MAGIC KINGDOM | Lunch, Dinner
Posted on Monday, September 19, 2016
Counter Service (quick service)
Tex-Mex
$7-19 per entree**
I haven't really dined at Pecos Bills since they converted the menu to Tex-Mex. I miss the burgers and those topping bar smells wafting in the air as you exit the Country Bear Jamboree and get dumped right smack into the corner of Pecos Bills. Yes… there are still smells… but they're more of the Fajita and pepper variety than the sautéed onions and beef smells of yesteryear.
It looks like Tex-Mex is here to stay though, and so I'm taking baby steps and trying a transition food at Peco's… the Churro Nuggets (or mini churros as they like to call them) with Chocolate Dipping sauce.
I consider the dessert nuggets a transition food because they don't really seem to fit into either a Southwest Burger theme or a Tex-Mex theme. While I choose to trace the origins of the churro back to Portugal, most would simply consider them a carnival food item that would seemingly be more at home in Casey Jr & Pete's Circus Tent-land (well shoot... they're just calling that Fantasyland now aren't they?).
Anyhow, the Churro Nuggets at Pecos Bills were good. Not great, not bad, just good… just tasty enough so that no one should complain about the $5 price tag (hey, it's less than most cupcakes at the Magic Kingdom).
Judging from the tapered ends, this isn't a large churro that's been pulled or cut apart into mini bits. They're probably frozen that way and dumped into the fryer bulk-style. This is where the issues can arise though. Toss too many at a time into the fryer and the temperature of the oil lowers instantly, requiring more time to cook, and then in-turn… more oil in the churro. (Ideally, you'd fry these little guys in a pan, with a really small amount of oil, but that's not going to happen in a high-volume location.)
While mine were slightly crunchy on the outside and soft on the inside, they were a bit doughy and oil-heavy. That tells me they were cooked too long with a lower than needed heat, or they simply sat under a heat lamp for too long after the frying process. They did seem a bit salty (for Churro dough anyway) but most won't notice that under the cinnamon, sugar, and chocolate sauce.
The "milk" chocolate sauce (a gluten free product from Sanders)… was good. Just for my personal tastes, I would have went with a dark chocolate sauce, (because the churros themselves have sugar and cinnamon on them), or something completely different, like a punchy raspberry.

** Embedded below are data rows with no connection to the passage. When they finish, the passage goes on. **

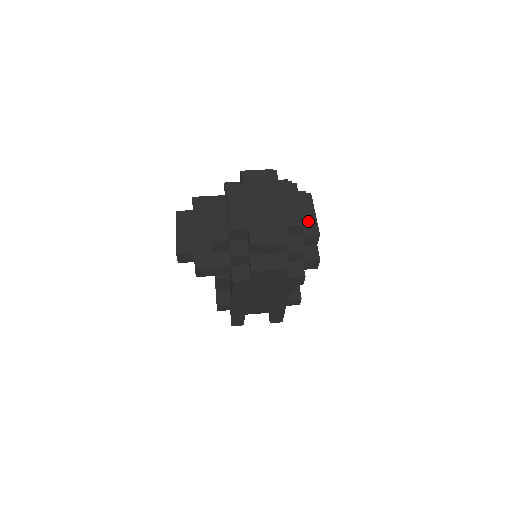
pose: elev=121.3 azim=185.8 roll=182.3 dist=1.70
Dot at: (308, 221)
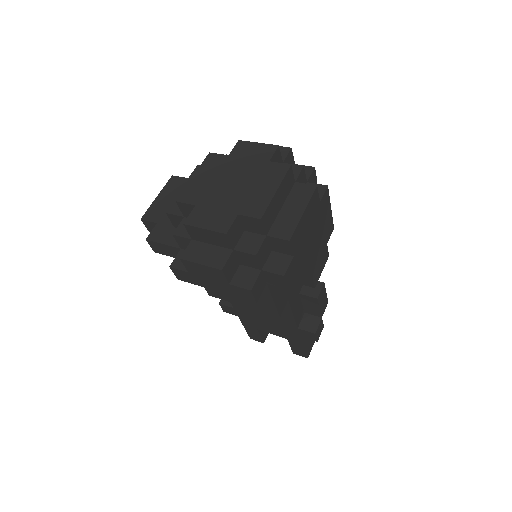
Dot at: (287, 219)
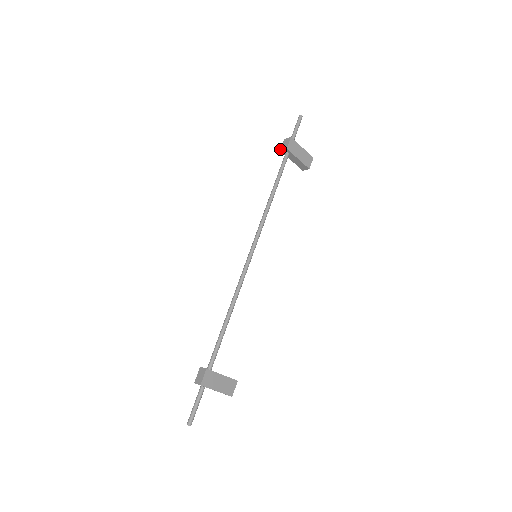
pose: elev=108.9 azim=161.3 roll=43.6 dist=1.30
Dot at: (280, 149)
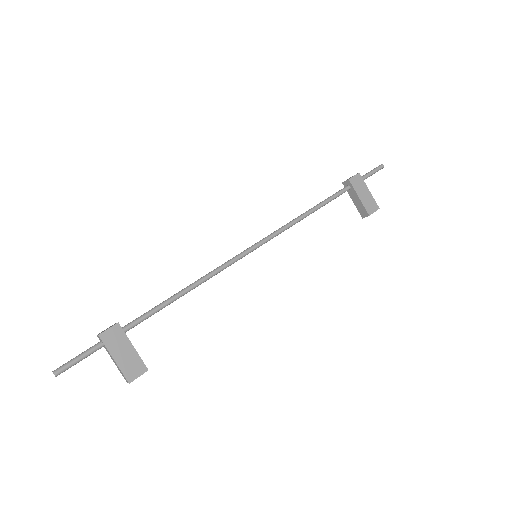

All in all… a good warm dessert/snack that works just fine in context. Will they become a legendary must-get snack like the Dole Whips? Probably not.
I'll be back Pecos Bills… in the name of research. Actually, some of the food items that I spied on the plastic trays of walkers-by as I enjoyed the Churro Nuggets looked pretty interesting, and worthy of a closer examination.